Bowling inside the powerplay, the 17-year-old left-arm spinner struck in his second over, castling Mitchell Santner with one that spun back to beat an attempted cut. The very next ball, he messed up Dane Cleaver’s stumps and then had Chad Bowes stumped soon after. Of his three wickets, Santner’s was the one Aayan said he enjoyed the most.
“Because that was a very good ball, and was also in the powerplay and was an important wicket,” he said. “I am feeling very happy. I got a chance in the powerplay and I got a wicket. I was trying to get the batters out.”
Does that put extra pressure on the youngster? “Not much, really,” Aayan said. “I am playing well now and will want to play like this in future as well. I want to take UAE far ahead. We have the capability to beat better teams in future.”

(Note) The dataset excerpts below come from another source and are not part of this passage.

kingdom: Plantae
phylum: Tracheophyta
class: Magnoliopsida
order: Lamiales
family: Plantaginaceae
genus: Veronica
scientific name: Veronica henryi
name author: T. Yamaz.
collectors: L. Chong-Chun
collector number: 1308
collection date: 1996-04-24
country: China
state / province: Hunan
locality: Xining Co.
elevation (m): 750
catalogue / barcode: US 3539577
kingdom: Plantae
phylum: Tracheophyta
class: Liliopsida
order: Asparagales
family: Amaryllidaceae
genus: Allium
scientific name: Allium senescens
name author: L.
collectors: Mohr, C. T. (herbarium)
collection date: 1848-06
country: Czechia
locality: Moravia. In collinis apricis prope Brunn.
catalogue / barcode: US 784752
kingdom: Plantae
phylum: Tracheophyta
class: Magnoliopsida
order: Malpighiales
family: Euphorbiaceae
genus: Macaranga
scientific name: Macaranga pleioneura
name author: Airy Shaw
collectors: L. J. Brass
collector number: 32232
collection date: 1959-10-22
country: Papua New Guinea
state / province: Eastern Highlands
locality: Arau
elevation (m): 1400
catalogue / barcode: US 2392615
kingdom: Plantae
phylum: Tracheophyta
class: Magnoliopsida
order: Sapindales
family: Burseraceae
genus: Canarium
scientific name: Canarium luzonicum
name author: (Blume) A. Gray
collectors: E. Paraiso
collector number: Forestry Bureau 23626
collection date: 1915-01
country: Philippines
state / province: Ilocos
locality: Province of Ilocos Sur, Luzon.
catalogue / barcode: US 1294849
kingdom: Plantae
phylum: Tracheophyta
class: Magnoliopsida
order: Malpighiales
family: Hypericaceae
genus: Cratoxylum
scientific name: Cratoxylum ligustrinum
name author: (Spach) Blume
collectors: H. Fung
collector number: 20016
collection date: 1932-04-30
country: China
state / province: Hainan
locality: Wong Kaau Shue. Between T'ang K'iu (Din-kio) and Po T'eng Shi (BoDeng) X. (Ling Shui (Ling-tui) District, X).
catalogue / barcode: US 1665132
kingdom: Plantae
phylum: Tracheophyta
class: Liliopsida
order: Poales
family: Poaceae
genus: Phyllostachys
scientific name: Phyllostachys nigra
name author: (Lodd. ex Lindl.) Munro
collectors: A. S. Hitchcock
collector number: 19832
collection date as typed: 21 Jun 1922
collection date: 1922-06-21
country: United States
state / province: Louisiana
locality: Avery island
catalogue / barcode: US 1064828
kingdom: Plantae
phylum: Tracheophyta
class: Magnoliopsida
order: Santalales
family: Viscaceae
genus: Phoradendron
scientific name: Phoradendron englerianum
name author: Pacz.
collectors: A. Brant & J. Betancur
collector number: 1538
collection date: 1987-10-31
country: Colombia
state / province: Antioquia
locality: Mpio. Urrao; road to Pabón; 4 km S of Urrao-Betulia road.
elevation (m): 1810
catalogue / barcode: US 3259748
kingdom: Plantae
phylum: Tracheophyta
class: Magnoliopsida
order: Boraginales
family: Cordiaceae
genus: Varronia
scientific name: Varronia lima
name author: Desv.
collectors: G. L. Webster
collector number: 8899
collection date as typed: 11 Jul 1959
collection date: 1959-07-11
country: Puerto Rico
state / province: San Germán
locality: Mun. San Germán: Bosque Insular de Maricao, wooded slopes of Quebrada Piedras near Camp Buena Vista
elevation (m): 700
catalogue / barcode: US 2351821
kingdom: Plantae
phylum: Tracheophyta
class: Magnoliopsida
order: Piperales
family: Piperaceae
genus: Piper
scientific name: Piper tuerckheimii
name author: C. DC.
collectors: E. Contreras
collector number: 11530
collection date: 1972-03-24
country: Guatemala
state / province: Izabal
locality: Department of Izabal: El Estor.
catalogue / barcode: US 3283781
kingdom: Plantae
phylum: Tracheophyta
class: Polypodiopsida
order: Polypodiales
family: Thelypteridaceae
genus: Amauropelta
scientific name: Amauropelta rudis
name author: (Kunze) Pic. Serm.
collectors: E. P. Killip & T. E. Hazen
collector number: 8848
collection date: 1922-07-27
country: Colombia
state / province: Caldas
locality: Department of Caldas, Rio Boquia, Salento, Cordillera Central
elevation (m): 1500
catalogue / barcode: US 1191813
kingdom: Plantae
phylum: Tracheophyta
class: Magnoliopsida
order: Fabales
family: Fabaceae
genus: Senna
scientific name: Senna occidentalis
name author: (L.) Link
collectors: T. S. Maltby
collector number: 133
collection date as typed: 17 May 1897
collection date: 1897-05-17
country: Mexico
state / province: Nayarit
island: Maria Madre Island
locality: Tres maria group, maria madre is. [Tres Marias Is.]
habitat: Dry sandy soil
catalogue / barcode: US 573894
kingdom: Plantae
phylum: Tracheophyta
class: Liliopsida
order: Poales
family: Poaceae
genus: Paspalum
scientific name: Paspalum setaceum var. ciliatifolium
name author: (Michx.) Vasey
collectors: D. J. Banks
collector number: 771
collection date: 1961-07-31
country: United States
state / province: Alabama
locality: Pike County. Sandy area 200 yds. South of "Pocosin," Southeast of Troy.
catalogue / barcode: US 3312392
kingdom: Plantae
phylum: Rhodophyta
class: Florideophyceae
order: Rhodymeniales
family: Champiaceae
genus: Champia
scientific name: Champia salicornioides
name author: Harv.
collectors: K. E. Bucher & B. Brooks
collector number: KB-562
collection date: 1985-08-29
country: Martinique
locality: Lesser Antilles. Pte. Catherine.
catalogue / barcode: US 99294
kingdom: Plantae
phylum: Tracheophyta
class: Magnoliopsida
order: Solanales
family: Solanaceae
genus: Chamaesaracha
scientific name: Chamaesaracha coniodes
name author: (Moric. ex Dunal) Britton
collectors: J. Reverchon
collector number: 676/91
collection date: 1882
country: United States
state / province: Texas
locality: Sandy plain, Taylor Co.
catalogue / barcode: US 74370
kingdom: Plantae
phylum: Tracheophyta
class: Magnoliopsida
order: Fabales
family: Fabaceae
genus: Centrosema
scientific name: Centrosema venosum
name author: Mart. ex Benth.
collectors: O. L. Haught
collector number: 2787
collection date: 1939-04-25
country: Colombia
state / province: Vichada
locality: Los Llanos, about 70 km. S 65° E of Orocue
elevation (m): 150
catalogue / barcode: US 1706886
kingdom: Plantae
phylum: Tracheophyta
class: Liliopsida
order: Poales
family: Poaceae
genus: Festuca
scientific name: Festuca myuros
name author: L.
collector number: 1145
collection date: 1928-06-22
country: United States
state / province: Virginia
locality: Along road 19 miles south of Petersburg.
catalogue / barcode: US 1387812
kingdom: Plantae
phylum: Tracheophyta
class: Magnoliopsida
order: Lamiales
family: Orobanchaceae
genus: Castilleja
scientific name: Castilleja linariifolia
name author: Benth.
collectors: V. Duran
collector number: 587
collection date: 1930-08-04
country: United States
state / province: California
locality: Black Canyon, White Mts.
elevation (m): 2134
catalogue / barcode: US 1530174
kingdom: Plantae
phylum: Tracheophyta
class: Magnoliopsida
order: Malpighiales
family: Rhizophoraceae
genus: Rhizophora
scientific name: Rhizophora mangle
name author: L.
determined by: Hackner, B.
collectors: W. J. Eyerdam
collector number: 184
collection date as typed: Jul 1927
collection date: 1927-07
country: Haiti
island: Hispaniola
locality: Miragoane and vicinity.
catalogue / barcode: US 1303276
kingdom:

Having restricted New Zealand to 142 for 8, it was then the turn of the batters to do what they could not in the first T20I. And, it was Waseem who led from the front by smashing a 29-ball 55. He was given two reprieves, but made sure by the time he eventually fell, his side was well ahead of the asking rate.
“I am very happy with my team’s and my own performance,” he said. “I always try that whenever we win, we do it convincingly and I make a big contribution towards it. I want to dedicate this win to my newly-born son.”
“He is a quality player,” Waseem said. “He is unlucky that is he debuting so late but he has the experience. We were talking inside [the dressing room] that he has to finish the game and he promised me he would, and he has done it.”
“A lot of the credit has to go to the UAE team,” Southee said. “They outplayed us in all three facets and we know in T20 cricket if it’s not your day, then anything can happen. We probably didn’t learn enough from the other day, we made a few mistakes that were similar to the other day and we were made to pay for that. We just have to be bettered in all three areas.”